For several years, beginning in 2020, cycling or walking up and down Avenida de Ceuta in Lisbon was part of my daily routine. It is one of the city's green corridors, an integral section of the fourth ring road of Lisbon, where three lanes in each direction are often not enough to accommodate the volume of traffic and the urgency of those passing through. There is a palpable sense of haste among drivers on the avenue, as if they are moving through a place that exists primarily as a transit route for entering or leaving the city. On Fridays, queues heading towards the 25 de Abril bridge stretch along the avenue, and pedestrians simply trying to cross it can find themselves stuck for long periods of time.
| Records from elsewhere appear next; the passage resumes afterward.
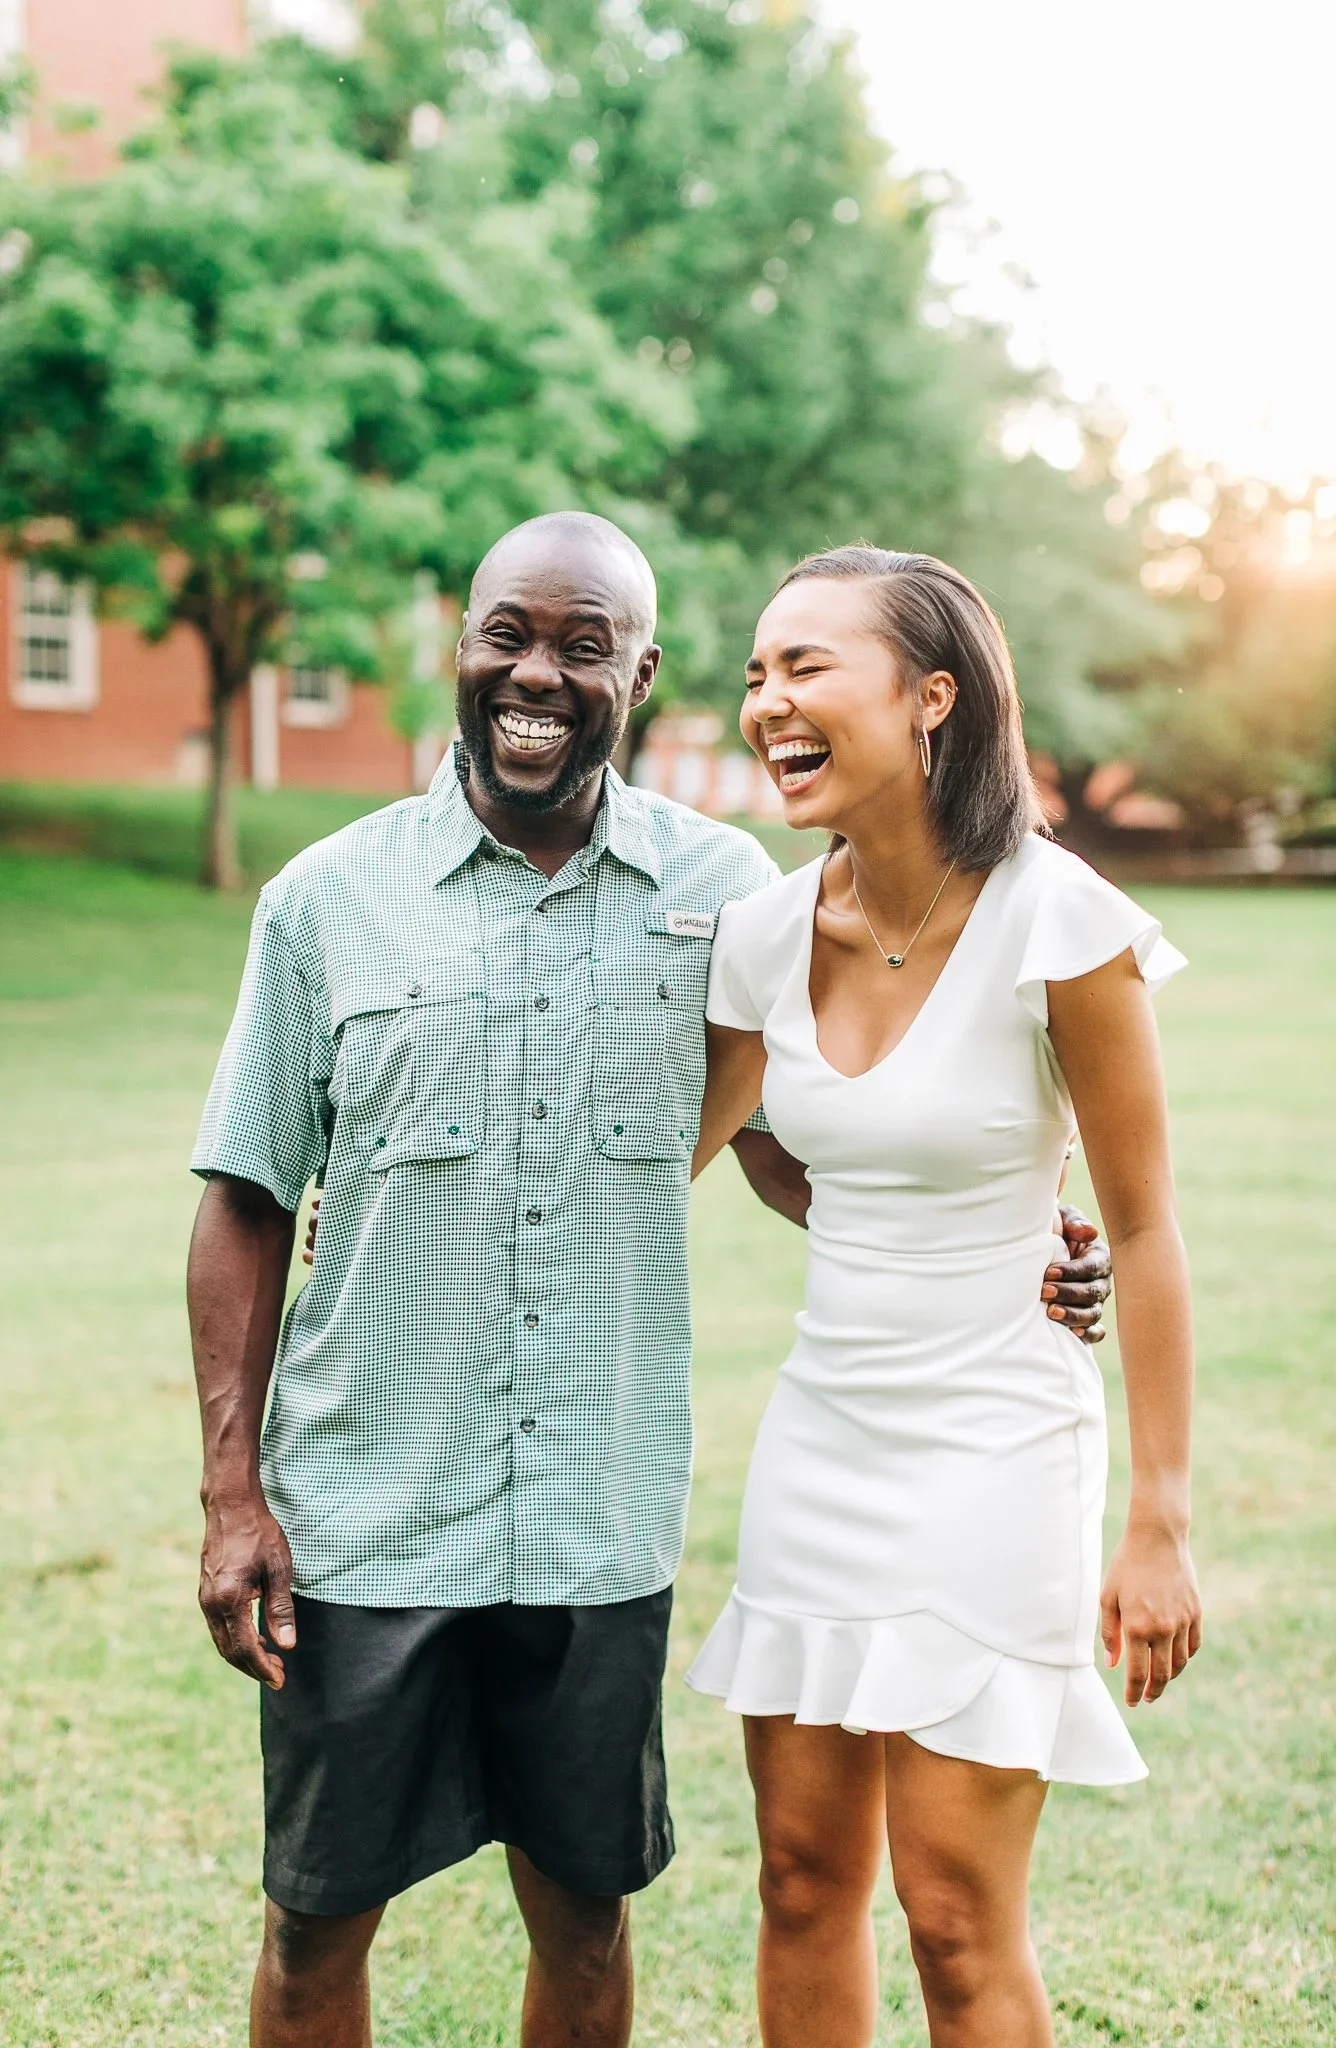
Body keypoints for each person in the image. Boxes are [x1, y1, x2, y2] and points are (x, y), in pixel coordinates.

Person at [186, 513, 1113, 2048]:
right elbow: (244, 1196)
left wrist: (1013, 1234)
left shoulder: (726, 895)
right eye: (507, 635)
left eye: (582, 645)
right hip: (364, 1514)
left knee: (591, 1925)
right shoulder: (322, 902)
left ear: (641, 671)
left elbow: (788, 1134)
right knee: (309, 1931)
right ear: (461, 647)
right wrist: (233, 1495)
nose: (536, 673)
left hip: (595, 1520)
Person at [686, 545, 1203, 2048]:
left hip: (999, 1442)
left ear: (932, 698)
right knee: (797, 1880)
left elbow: (1150, 1227)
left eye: (805, 668)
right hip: (821, 1439)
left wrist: (1160, 1522)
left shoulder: (1063, 923)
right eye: (757, 671)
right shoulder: (764, 938)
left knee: (957, 1920)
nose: (764, 701)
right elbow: (672, 1155)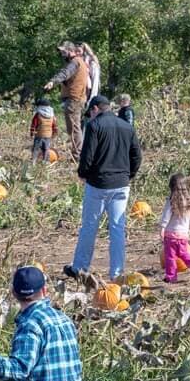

Yet beyond the trees, there is little to suggest the avenue is a green corridor at all. The pavements are uneven and incomplete, pedestrian crossings are scarce, and some bus stops remain isolated with no clear route leading to them. Between the volume of traffic and the difficulty of getting around on foot, the avenue remains above all a channel for the flow of vehicles.
What first led me to photograph Avenida de Ceuta were the barriers erected around the viaducts, where people gathered daily to use drugs by the roadside. Fences were installed, and other sheltered areas were filled with earth in an effort to prevent their use. As these areas were gradually sealed off, I began paying closer attention to the forest and the small stretch of Monsanto Forest Park that runs alongside much of the avenue. The people who had once remained near the viaducts moved into more secluded and dispersed areas of the forest, building makeshift shelters farther from the view of those passing by.
It is a landscape in constant transformation, where the trees mark the passage of the seasons. In spring and summer, dense vegetation conceals shelters and the people who inhabit them. In autumn and winter, when the leaves fall, they are revealed once again. Some improvised structures last for months, others only for days. The people remain, but the places they occupy are constantly shifting.
I continue to return to the avenue and photograph it, aware that there is still much to learn about it. More recently, the project has expanded into the three neighbourhoods built around it in the late twentieth century. I have spent increasing amounts of time with the people who live there, listening to their stories and gaining a deeper understanding of the area and its history.